Within the records that follow, restate exactly the lines from the line with "Fig. 4 YAP1" down to the line with "Figure 6 . Branching", including both. Omit the pictures.

——

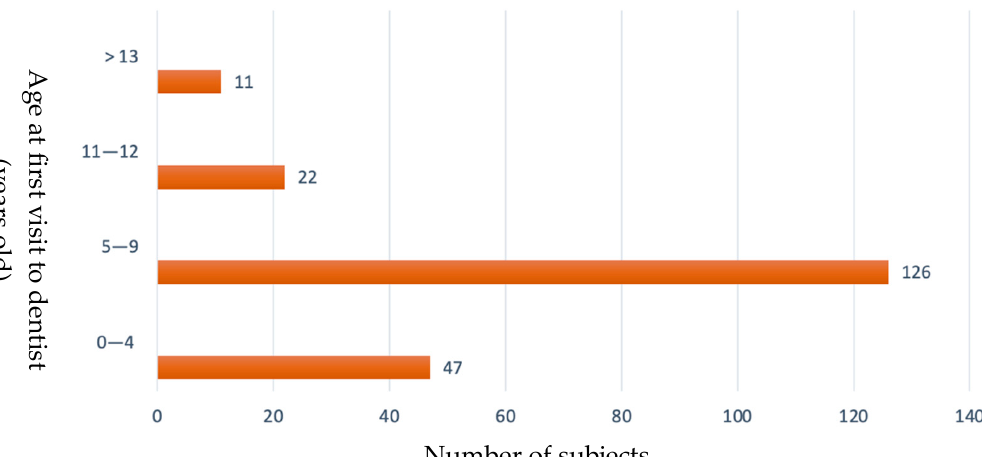
Figure 2. Age at first visit to dentist.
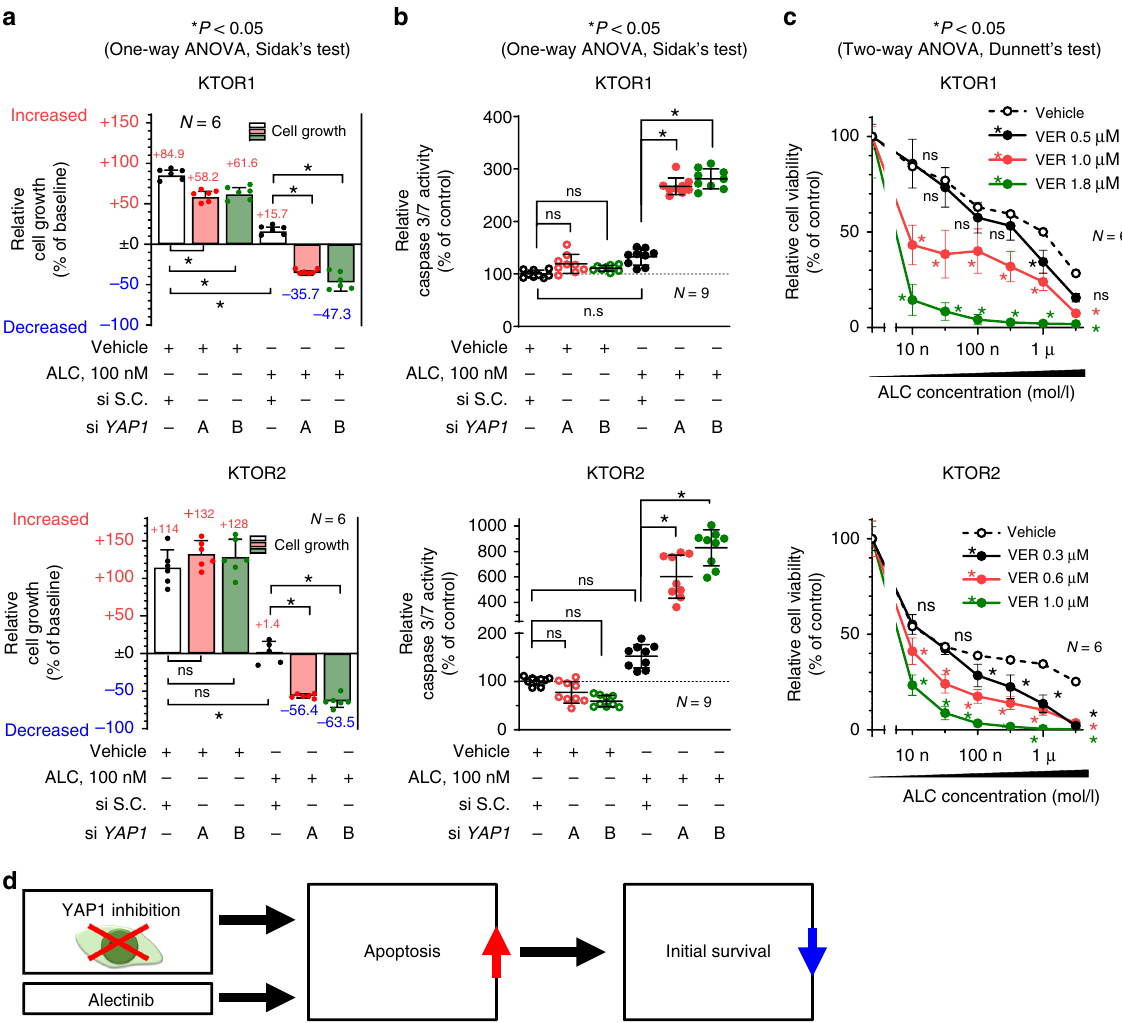
Fig. 4 YAP1 inhibition induced apoptosis and suppressed initial survival in ALK-rearranged cells. a Initial survival rates of KTOR1 and KTOR2 when cells were exposed to ALC or vehicle in combination with the knockdown of YAP1. Summarized results are shown in this panel. Signi fi cance was evaluated using a one-way ANOVA followed by Sidak ’ s multiple comparison test. Complete results, including H2228, are shown in Supplement Fig. 4a). b Apoptosis assay using Caspase-Glo ® in KTOR1 and KTOR2 cells exposed to ALC or vehicle in combination with the knockdown of YAP1. Signi fi cance was evaluated using a one-way ANOVA followed by Sidak ’ s multiple comparison test. Results for H2228 are shown in Supplementary Fig. 4b). c Cell viability assay for ALC exposure in KTOR1 and KTOR2 cells in the presence of VER, a YAP1 inhibitor. Signi fi cance was evaluated using a two-way ANOVA followed by Dunnett ’ s multiple comparison test. Results for H2228 are shown in Supplementary Fig. 4c). d Schematic explanation of the results in this Figure. The inhibition of YAP1 induced apoptosis and reduced initial survival when ALK-rearranged lung cancer was treated with ALC. ALC: alectinib, S.C. scramble control, VER vertepor fi n. Error bars indicate ± S.D. * P <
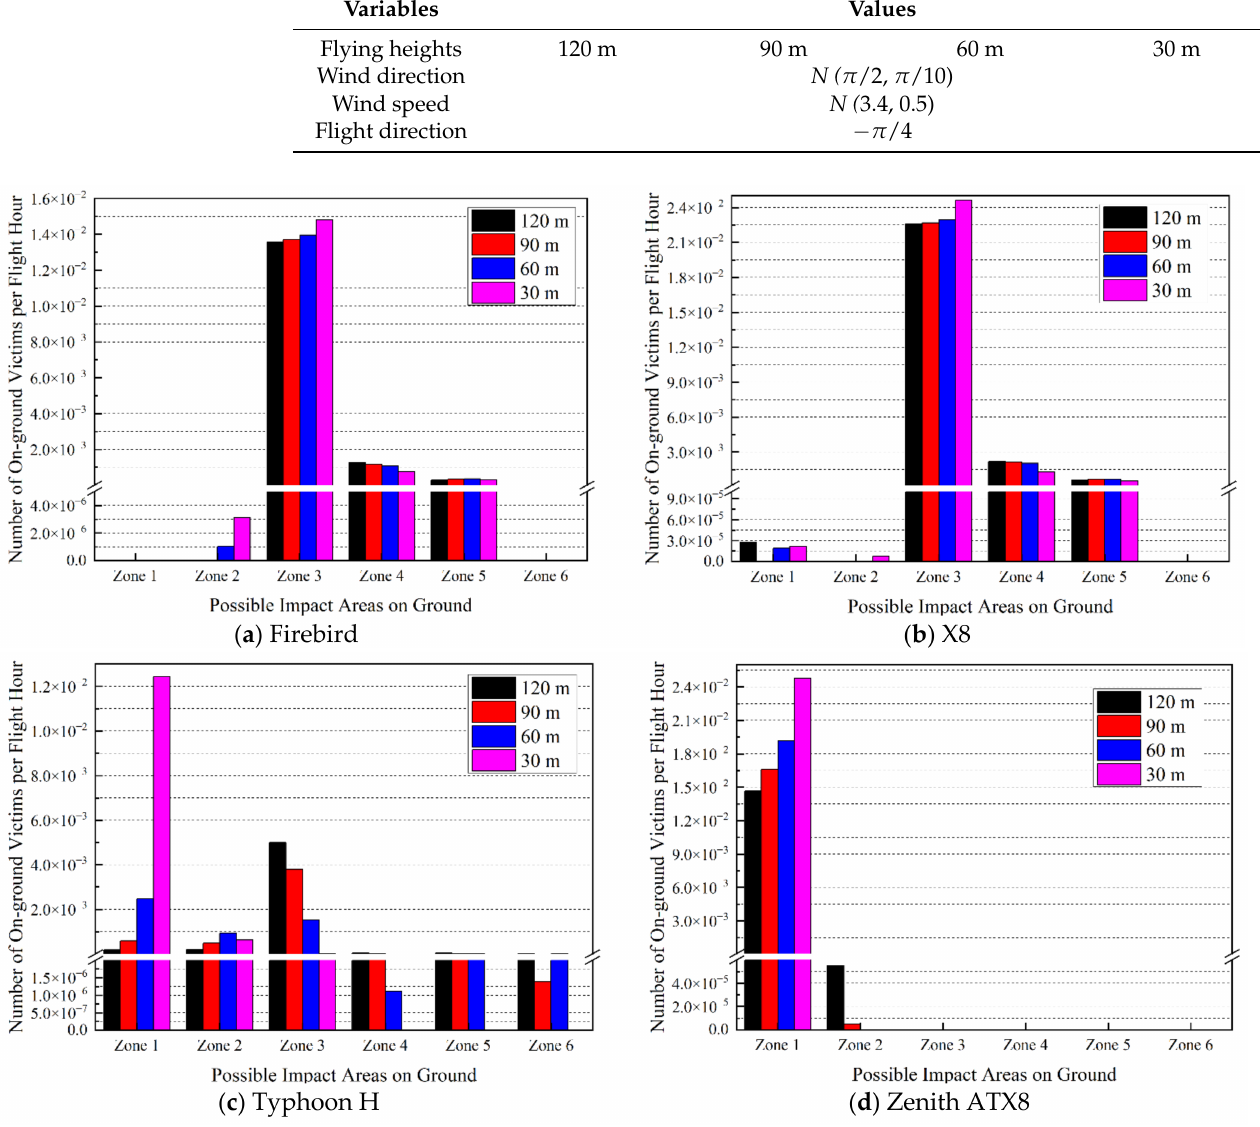
Figure 13. Ground fatalities with different flying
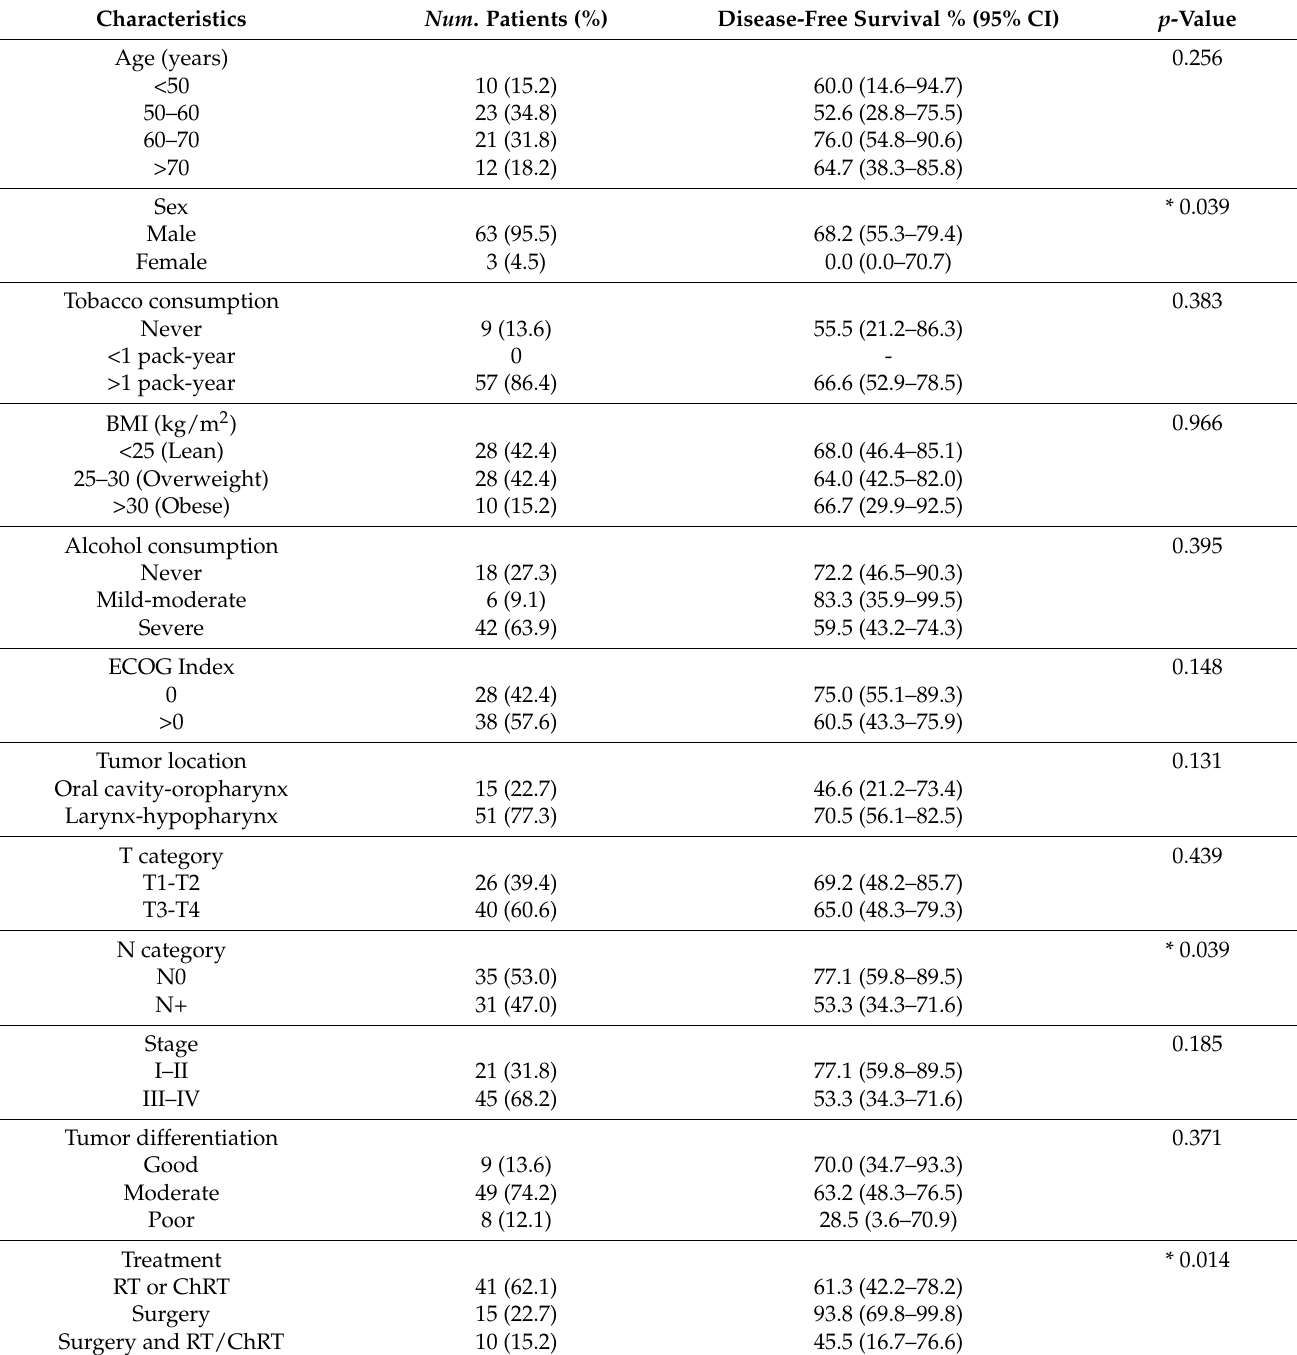
Table 1. Characteristics of the Study Cohort Including Univariate Analysis Data of Locoregional Disease-Free Survival.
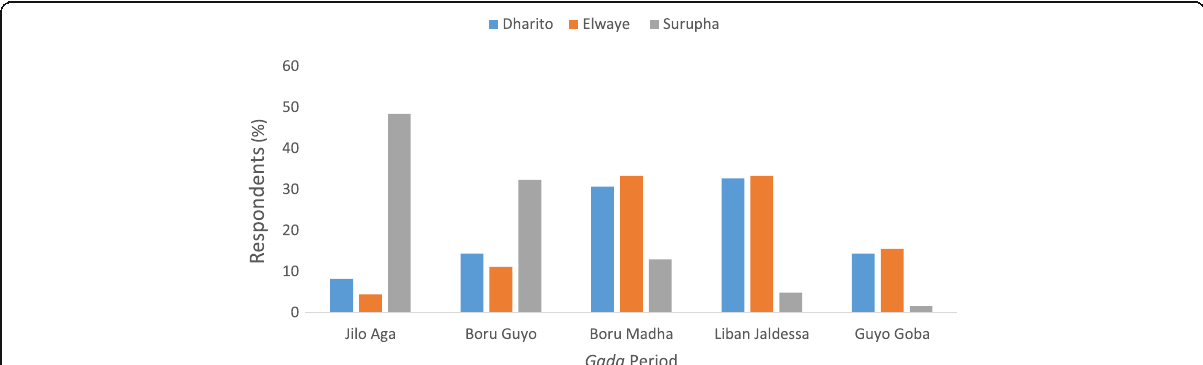
Fig. 4 Perceptions of pastoralists (%) regarding camel adoption and population trends in different Gada periods in the three kebeles in the study area in Borana, southern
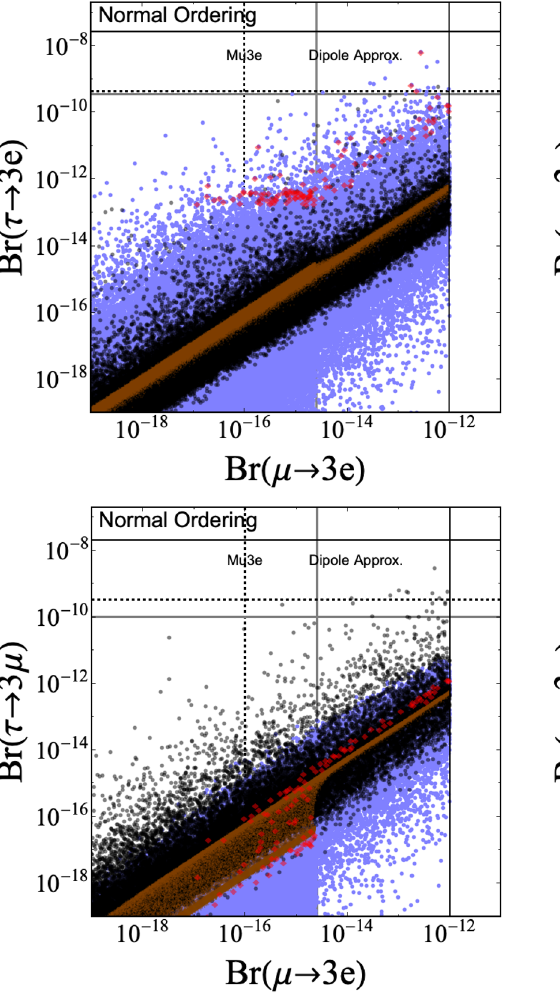
Figure 6 . Branching ratios of tri-lepton decays. The colours are the same as in figure 2. The solid grey lines indicate the respective experimental bounds that would apply to the photon-penguin approximation. Dashed lines indicate prospected experimental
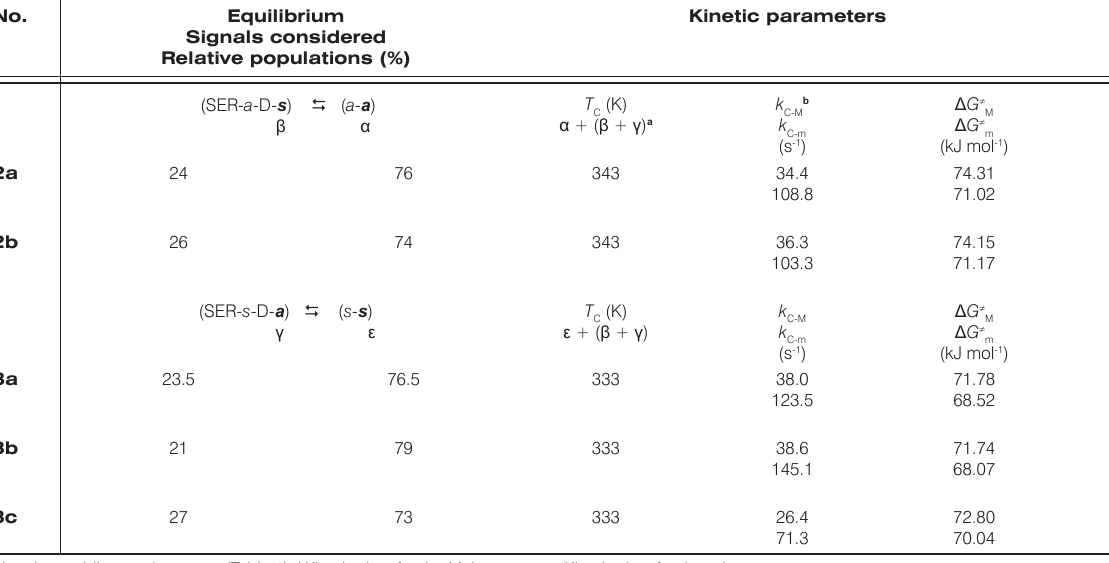
Table 5. Kinetic parameters deduced from VT 1 H NMR of compounds 2a , 2b and 3a - c for rotation of the “ closed-chain ” D ( ax or eq ) N -ligand (see Scheme 4).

——

REPLY TO THE EXERCISE:
Fig. 4 YAP1 inhibition induced apoptosis and suppressed initial survival in ALK-rearranged cells. a Initial survival rates of KTOR1 and KTOR2 when cells were exposed to ALC or vehicle in combination with the knockdown of YAP1. Summarized results are shown in this panel. Signi fi cance was evaluated using a one-way ANOVA followed by Sidak ’ s multiple comparison test. Complete results, including H2228, are shown in Supplement Fig. 4a). b Apoptosis assay using Caspase-Glo ® in KTOR1 and KTOR2 cells exposed to ALC or vehicle in combination with the knockdown of YAP1. Signi fi cance was evaluated using a one-way ANOVA followed by Sidak ’ s multiple comparison test. Results for H2228 are shown in Supplementary Fig. 4b). c Cell viability assay for ALC exposure in KTOR1 and KTOR2 cells in the presence of VER, a YAP1 inhibitor. Signi fi cance was evaluated using a two-way ANOVA followed by Dunnett ’ s multiple comparison test. Results for H2228 are shown in Supplementary Fig. 4c). d Schematic explanation of the results in this Figure. The inhibition of YAP1 induced apoptosis and reduced initial survival when ALK-rearranged lung cancer was treated with ALC. ALC: alectinib, S.C. scramble control, VER vertepor fi n. Error bars indicate ± S.D. * P <
Figure 13. Ground fatalities with different flying
Table 1. Characteristics of the Study Cohort Including Univariate Analysis Data of Locoregional Disease-Free Survival.
Fig. 4 Perceptions of pastoralists (%) regarding camel adoption and population trends in different Gada periods in the three kebeles in the study area in Borana, southern
Figure 6 . Branching ratios of tri-lepton decays. The colours are the same as in figure 2. The solid grey lines indicate the respective experimental bounds that would apply to the photon-penguin approximation. Dashed lines indicate prospected experimental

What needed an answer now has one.